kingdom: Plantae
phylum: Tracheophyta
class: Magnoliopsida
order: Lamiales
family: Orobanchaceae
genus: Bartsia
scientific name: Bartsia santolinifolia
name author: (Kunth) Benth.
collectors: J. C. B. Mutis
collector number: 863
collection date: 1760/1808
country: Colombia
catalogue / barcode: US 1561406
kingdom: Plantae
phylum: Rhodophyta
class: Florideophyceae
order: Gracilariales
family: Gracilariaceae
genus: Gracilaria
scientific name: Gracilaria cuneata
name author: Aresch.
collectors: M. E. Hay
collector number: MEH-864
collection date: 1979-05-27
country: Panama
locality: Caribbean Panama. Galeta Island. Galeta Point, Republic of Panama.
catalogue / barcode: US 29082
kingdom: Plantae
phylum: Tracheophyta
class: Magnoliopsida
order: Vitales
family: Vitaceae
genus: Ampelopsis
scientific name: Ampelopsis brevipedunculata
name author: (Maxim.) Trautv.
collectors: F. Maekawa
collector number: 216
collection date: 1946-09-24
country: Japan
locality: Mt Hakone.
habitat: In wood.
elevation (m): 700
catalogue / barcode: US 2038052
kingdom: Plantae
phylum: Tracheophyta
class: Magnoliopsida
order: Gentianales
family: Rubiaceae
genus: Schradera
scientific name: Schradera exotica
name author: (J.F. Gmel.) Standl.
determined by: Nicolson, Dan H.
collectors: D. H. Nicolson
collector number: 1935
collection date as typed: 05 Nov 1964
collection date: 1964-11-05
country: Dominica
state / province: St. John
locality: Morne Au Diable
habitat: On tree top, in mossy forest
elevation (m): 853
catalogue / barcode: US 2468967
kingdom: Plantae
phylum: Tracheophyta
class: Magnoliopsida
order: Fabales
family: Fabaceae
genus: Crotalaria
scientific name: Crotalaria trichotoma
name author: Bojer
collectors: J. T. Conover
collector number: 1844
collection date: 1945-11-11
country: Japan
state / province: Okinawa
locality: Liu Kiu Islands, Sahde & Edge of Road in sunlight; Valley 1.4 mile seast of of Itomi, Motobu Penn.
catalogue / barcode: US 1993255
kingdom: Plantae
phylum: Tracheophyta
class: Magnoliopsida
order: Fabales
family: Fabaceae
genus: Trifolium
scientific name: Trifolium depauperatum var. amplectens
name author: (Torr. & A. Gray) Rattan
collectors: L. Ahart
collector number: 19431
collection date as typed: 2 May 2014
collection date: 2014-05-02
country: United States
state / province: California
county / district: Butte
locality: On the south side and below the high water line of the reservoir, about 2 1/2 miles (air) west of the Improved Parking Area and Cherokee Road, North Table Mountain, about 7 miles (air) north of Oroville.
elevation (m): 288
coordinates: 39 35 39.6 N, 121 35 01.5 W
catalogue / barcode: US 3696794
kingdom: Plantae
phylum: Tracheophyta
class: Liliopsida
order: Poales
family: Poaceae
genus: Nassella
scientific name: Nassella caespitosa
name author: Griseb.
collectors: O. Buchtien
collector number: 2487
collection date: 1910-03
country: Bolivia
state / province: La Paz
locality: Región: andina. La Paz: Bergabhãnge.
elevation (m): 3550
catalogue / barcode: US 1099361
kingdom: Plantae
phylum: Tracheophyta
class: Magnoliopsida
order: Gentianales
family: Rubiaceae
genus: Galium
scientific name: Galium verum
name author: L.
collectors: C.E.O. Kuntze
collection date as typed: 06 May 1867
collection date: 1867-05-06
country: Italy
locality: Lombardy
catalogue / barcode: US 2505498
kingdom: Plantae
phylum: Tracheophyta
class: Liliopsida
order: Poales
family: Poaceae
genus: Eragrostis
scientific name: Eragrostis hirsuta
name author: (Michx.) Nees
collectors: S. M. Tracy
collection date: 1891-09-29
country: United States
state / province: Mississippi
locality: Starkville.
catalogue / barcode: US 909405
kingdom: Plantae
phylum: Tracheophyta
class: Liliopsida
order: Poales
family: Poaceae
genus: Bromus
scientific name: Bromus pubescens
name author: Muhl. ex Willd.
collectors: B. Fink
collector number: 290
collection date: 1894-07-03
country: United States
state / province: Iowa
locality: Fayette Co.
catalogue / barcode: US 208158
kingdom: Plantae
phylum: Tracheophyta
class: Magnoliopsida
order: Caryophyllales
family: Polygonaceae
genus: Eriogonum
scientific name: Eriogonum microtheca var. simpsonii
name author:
────
Reproduce the entire listing above line for line, changing nothing.

kingdom: Plantae
phylum: Tracheophyta
class: Magnoliopsida
order: Lamiales
family: Orobanchaceae
genus: Bartsia
scientific name: Bartsia santolinifolia
name author: (Kunth) Benth.
collectors: J. C. B. Mutis
collector number: 863
collection date: 1760/1808
country: Colombia
catalogue / barcode: US 1561406
kingdom: Plantae
phylum: Rhodophyta
class: Florideophyceae
order: Gracilariales
family: Gracilariaceae
genus: Gracilaria
scientific name: Gracilaria cuneata
name author: Aresch.
collectors: M. E. Hay
collector number: MEH-864
collection date: 1979-05-27
country: Panama
locality: Caribbean Panama. Galeta Island. Galeta Point, Republic of Panama.
catalogue / barcode: US 29082
kingdom: Plantae
phylum: Tracheophyta
class: Magnoliopsida
order: Vitales
family: Vitaceae
genus: Ampelopsis
scientific name: Ampelopsis brevipedunculata
name author: (Maxim.) Trautv.
collectors: F. Maekawa
collector number: 216
collection date: 1946-09-24
country: Japan
locality: Mt Hakone.
habitat: In wood.
elevation (m): 700
catalogue / barcode: US 2038052
kingdom: Plantae
phylum: Tracheophyta
class: Magnoliopsida
order: Gentianales
family: Rubiaceae
genus: Schradera
scientific name: Schradera exotica
name author: (J.F. Gmel.) Standl.
determined by: Nicolson, Dan H.
collectors: D. H. Nicolson
collector number: 1935
collection date as typed: 05 Nov 1964
collection date: 1964-11-05
country: Dominica
state / province: St. John
locality: Morne Au Diable
habitat: On tree top, in mossy forest
elevation (m): 853
catalogue / barcode: US 2468967
kingdom: Plantae
phylum: Tracheophyta
class: Magnoliopsida
order: Fabales
family: Fabaceae
genus: Crotalaria
scientific name: Crotalaria trichotoma
name author: Bojer
collectors: J. T. Conover
collector number: 1844
collection date: 1945-11-11
country: Japan
state / province: Okinawa
locality: Liu Kiu Islands, Sahde & Edge of Road in sunlight; Valley 1.4 mile seast of of Itomi, Motobu Penn.
catalogue / barcode: US 1993255
kingdom: Plantae
phylum: Tracheophyta
class: Magnoliopsida
order: Fabales
family: Fabaceae
genus: Trifolium
scientific name: Trifolium depauperatum var. amplectens
name author: (Torr. & A. Gray) Rattan
collectors: L. Ahart
collector number: 19431
collection date as typed: 2 May 2014
collection date: 2014-05-02
country: United States
state / province: California
county / district: Butte
locality: On the south side and below the high water line of the reservoir, about 2 1/2 miles (air) west of the Improved Parking Area and Cherokee Road, North Table Mountain, about 7 miles (air) north of Oroville.
elevation (m): 288
coordinates: 39 35 39.6 N, 121 35 01.5 W
catalogue / barcode: US 3696794
kingdom: Plantae
phylum: Tracheophyta
class: Liliopsida
order: Poales
family: Poaceae
genus: Nassella
scientific name: Nassella caespitosa
name author: Griseb.
collectors: O. Buchtien
collector number: 2487
collection date: 1910-03
country: Bolivia
state / province: La Paz
locality: Región: andina. La Paz: Bergabhãnge.
elevation (m): 3550
catalogue / barcode: US 1099361
kingdom: Plantae
phylum: Tracheophyta
class: Magnoliopsida
order: Gentianales
family: Rubiaceae
genus: Galium
scientific name: Galium verum
name author: L.
collectors: C.E.O. Kuntze
collection date as typed: 06 May 1867
collection date: 1867-05-06
country: Italy
locality: Lombardy
catalogue / barcode: US 2505498
kingdom: Plantae
phylum: Tracheophyta
class: Liliopsida
order: Poales
family: Poaceae
genus: Eragrostis
scientific name: Eragrostis hirsuta
name author: (Michx.) Nees
collectors: S. M. Tracy
collection date: 1891-09-29
country: United States
state / province: Mississippi
locality: Starkville.
catalogue / barcode: US 909405
kingdom: Plantae
phylum: Tracheophyta
class: Liliopsida
order: Poales
family: Poaceae
genus: Bromus
scientific name: Bromus pubescens
name author: Muhl. ex Willd.
collectors: B. Fink
collector number: 290
collection date: 1894-07-03
country: United States
state / province: Iowa
locality: Fayette Co.
catalogue / barcode: US 208158
kingdom: Plantae
phylum: Tracheophyta
class: Magnoliopsida
order: Caryophyllales
family: Polygonaceae
genus: Eriogonum
scientific name: Eriogonum microtheca var. simpsonii
name author:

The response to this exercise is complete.